Parts of the exercise:
(1) From the homework assignment below, list the examples of services and repairs whose performance metrics the City of Chicago publishes through its open data portal.
(2) According to the homework assignment below, what two figures does metrics.csv include for each activity?

____ Excerpted text

## Problem 0

In the last homework, you analyzed a `test` function that was used to write tests for some, but not all, of the homework problems.

1. What differences do you notice between the functions that we _do_ test with this method and the ones that we _don't_ test with this method? Why do you think we chose to use it where we did?

2. If you were in charge of writing a Python package to help other programmers write automated tests in Python, what would you want it to do that the `test` method _doesn't_ do? You can talk about functionalities that you wish it had that it doesn't have such as "I wish I could test stuff about a function besides just its return value", or you can talk about stuff that you wish it did _differently_ such as "I wish the way the variables get passed in were more clear. Something like this...(and then explain how you'd like to see it done)."

Please put your answers to this quesiton in `problem_0.md`.

## Problem 1

As winter comes to an end each year in Chicago, residents have to cope with driving on city streets littered with potholes. The Chicago Department of Transportation (DOT) is responsible for fixing city streets and relies on data reported by residents through its 311 system. But, how likely is it that your request will be responded to in a timely manner? To answer this question, we can look at data that the City of Chicago publishes on performance metrics for services and repairs such as fixing potholes, broken lights in alley, and downed wires through its [open data portal](https://data.cityofchicago.org/).

For this problem, you are provided a comma-separated value file called metrics.csv. This file contains information on service requests submitted to the DOT broken down by activity. Included in this file are the target number of days to complete the activity and the average number of days it took to complete them.

________
____ Stored rows

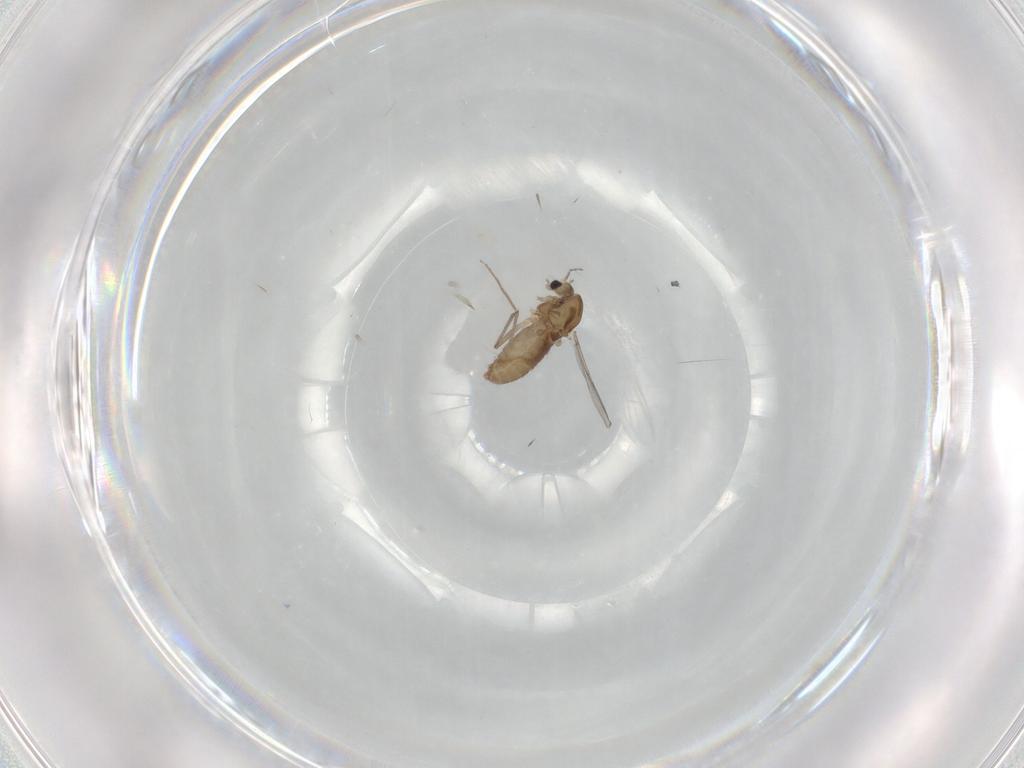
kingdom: Animalia
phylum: Arthropoda
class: Insecta
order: Diptera
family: Chironomidae
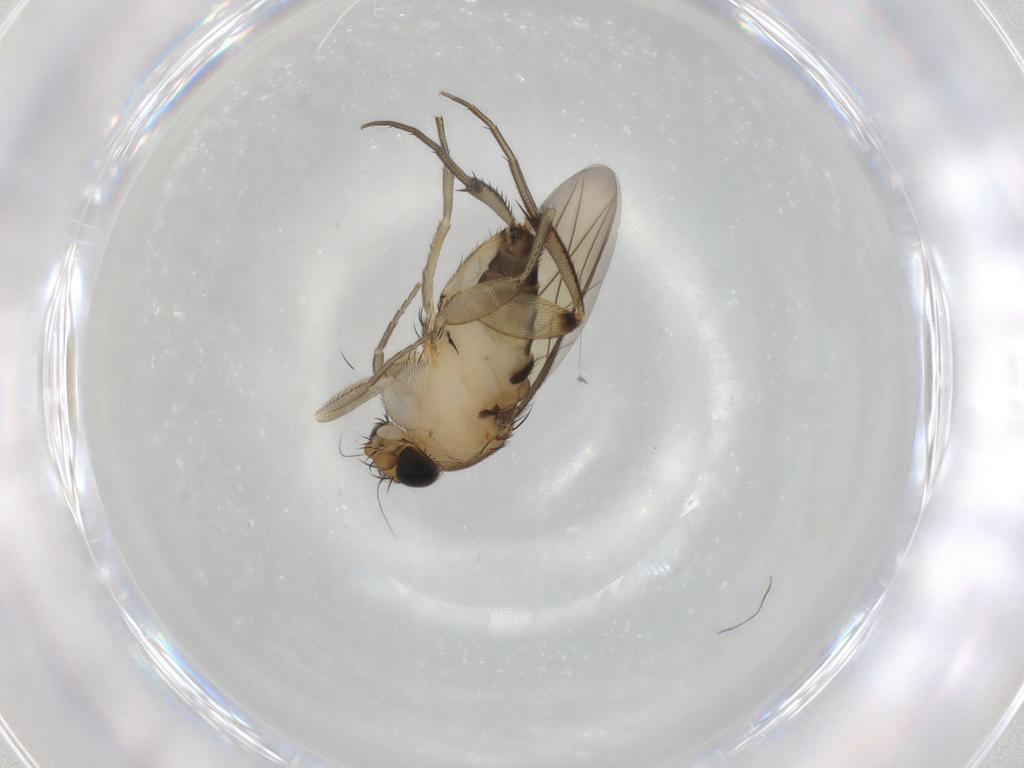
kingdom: Animalia
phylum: Arthropoda
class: Insecta
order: Diptera
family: Phoridae
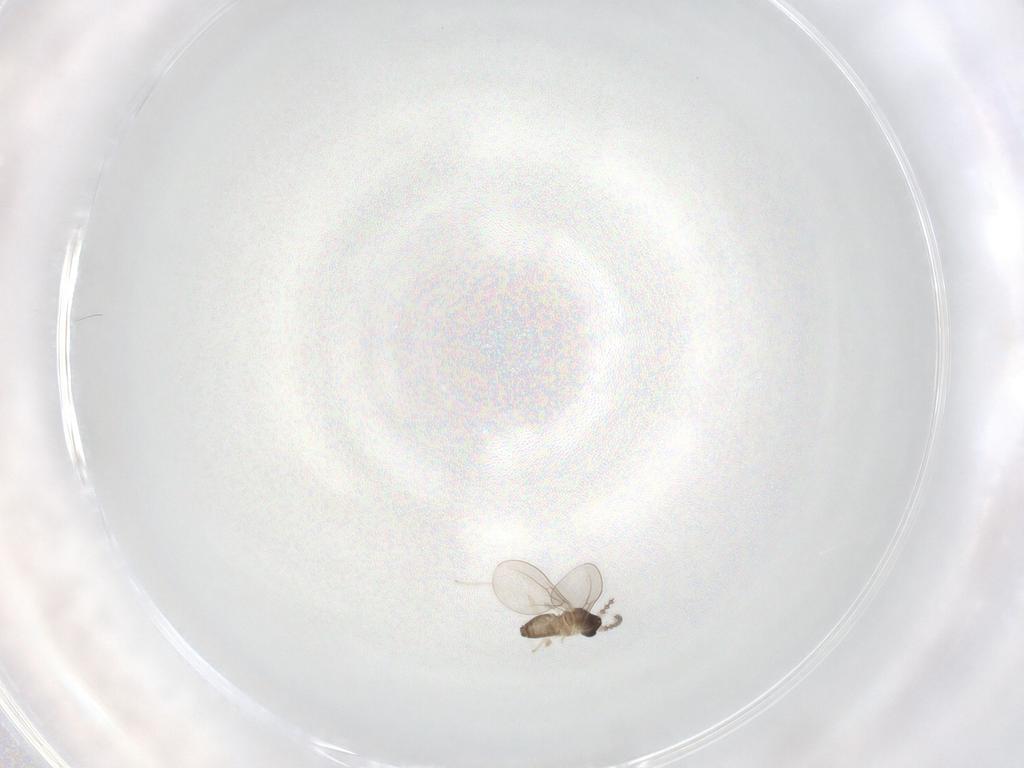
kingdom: Animalia
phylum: Arthropoda
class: Insecta
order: Diptera
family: Cecidomyiidae
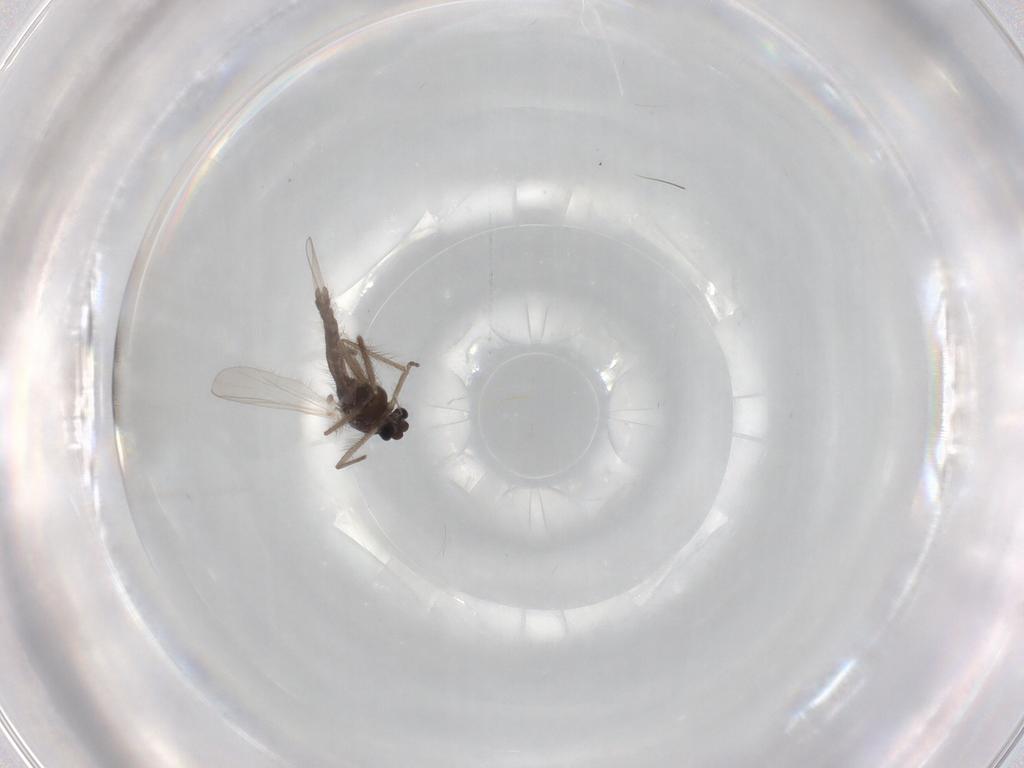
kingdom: Animalia
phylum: Arthropoda
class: Insecta
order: Diptera
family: Chironomidae
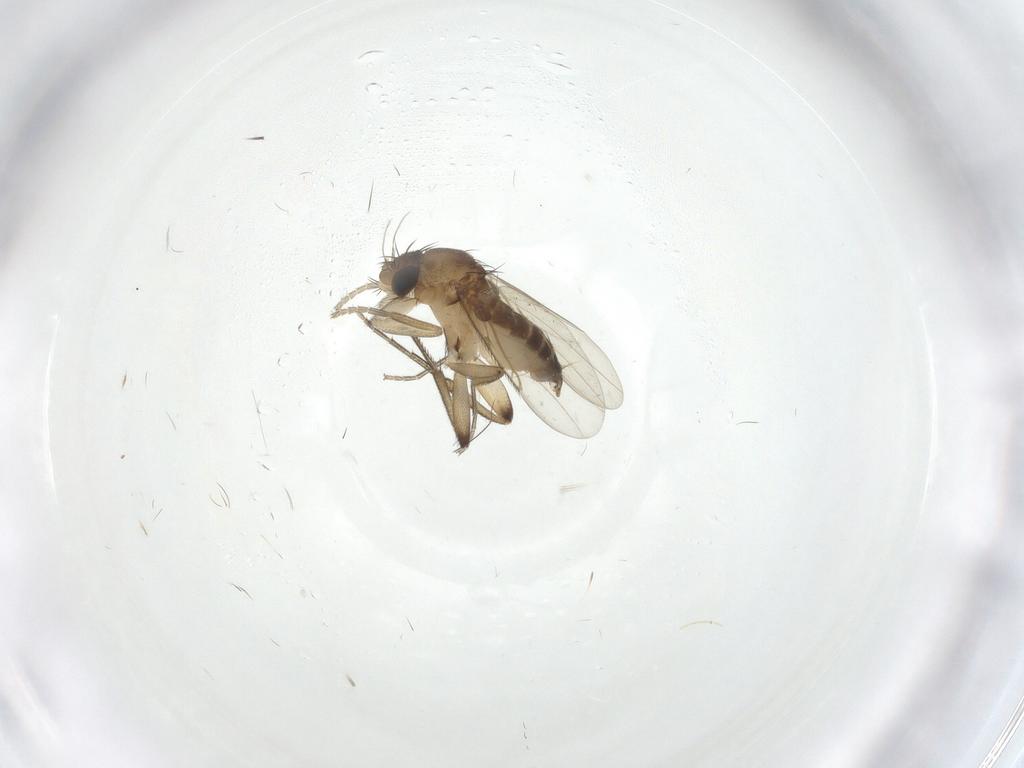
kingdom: Animalia
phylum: Arthropoda
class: Insecta
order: Diptera
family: Phoridae
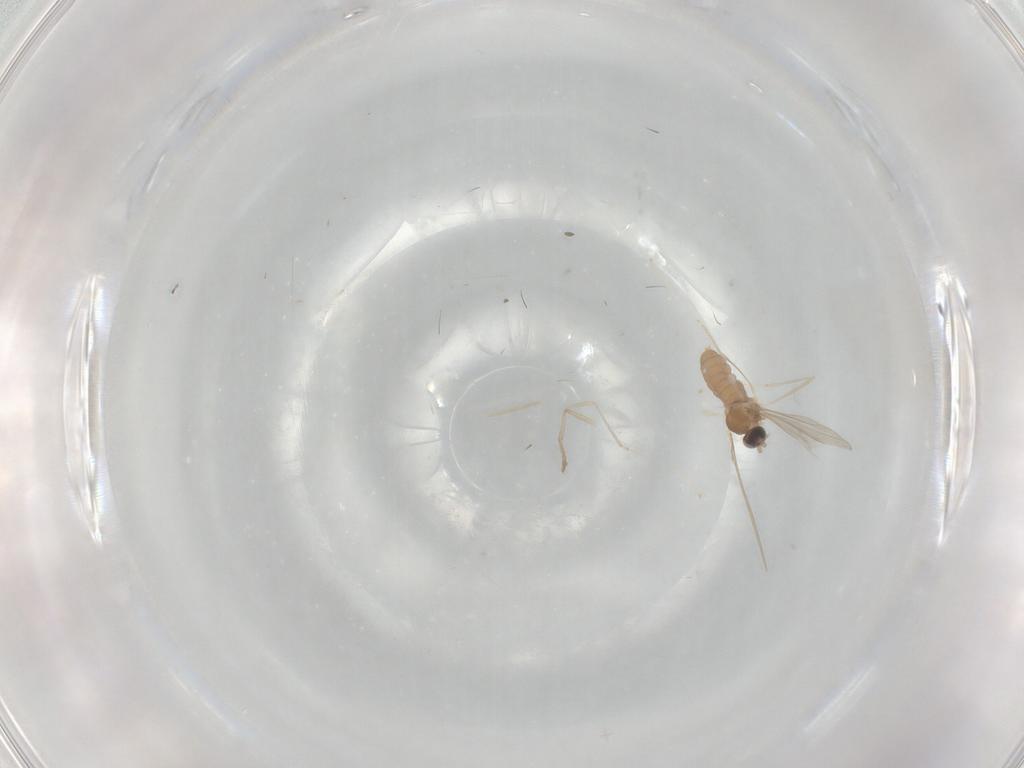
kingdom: Animalia
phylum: Arthropoda
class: Insecta
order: Diptera
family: Cecidomyiidae
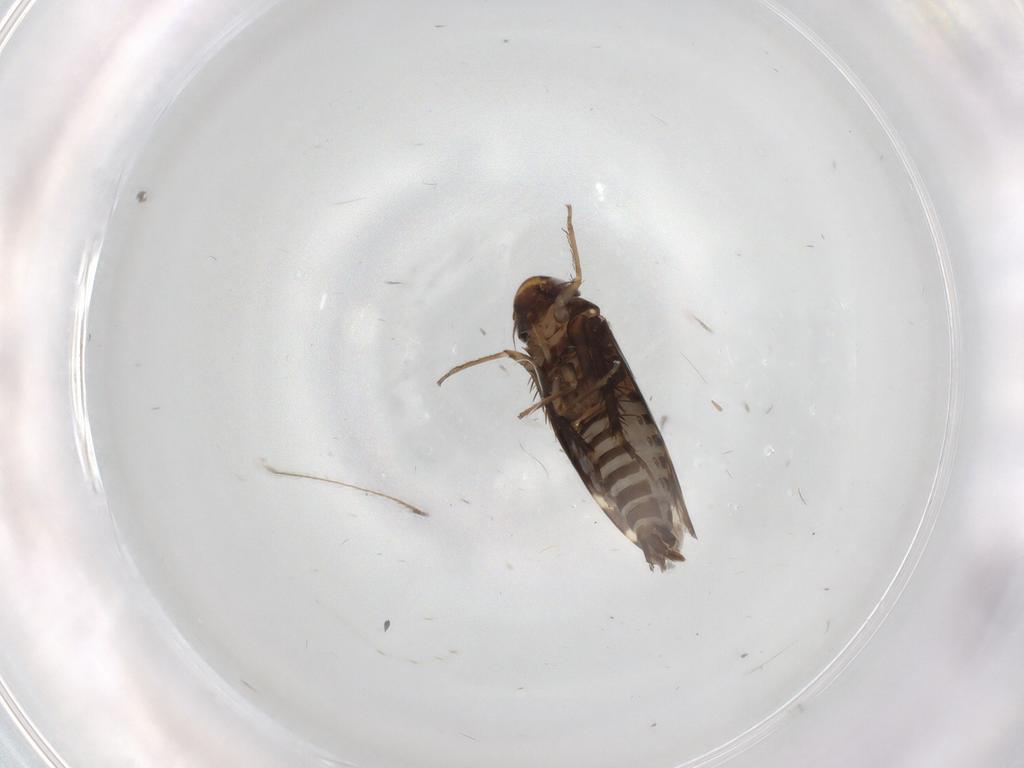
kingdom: Animalia
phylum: Arthropoda
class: Insecta
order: Hemiptera
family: Cicadellidae
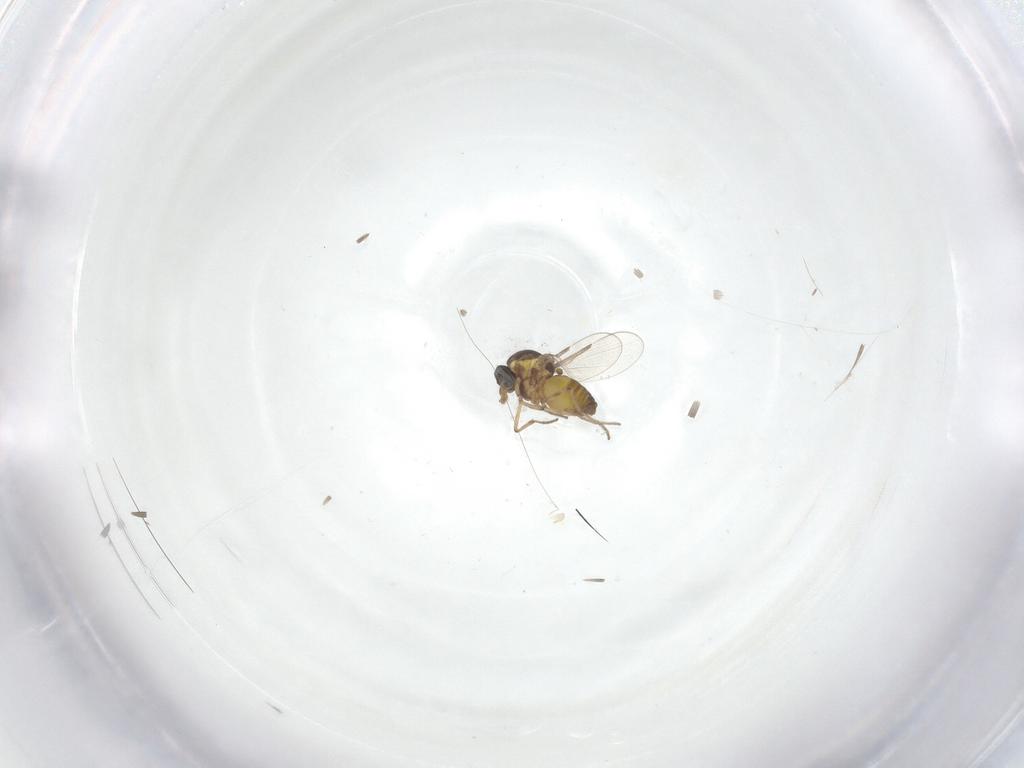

________

Expected results:
(1)
- Fixing potholes
- Broken lights in alley
- Downed wires

(2) The target number of days to complete the activity and the average number of days it took to complete it.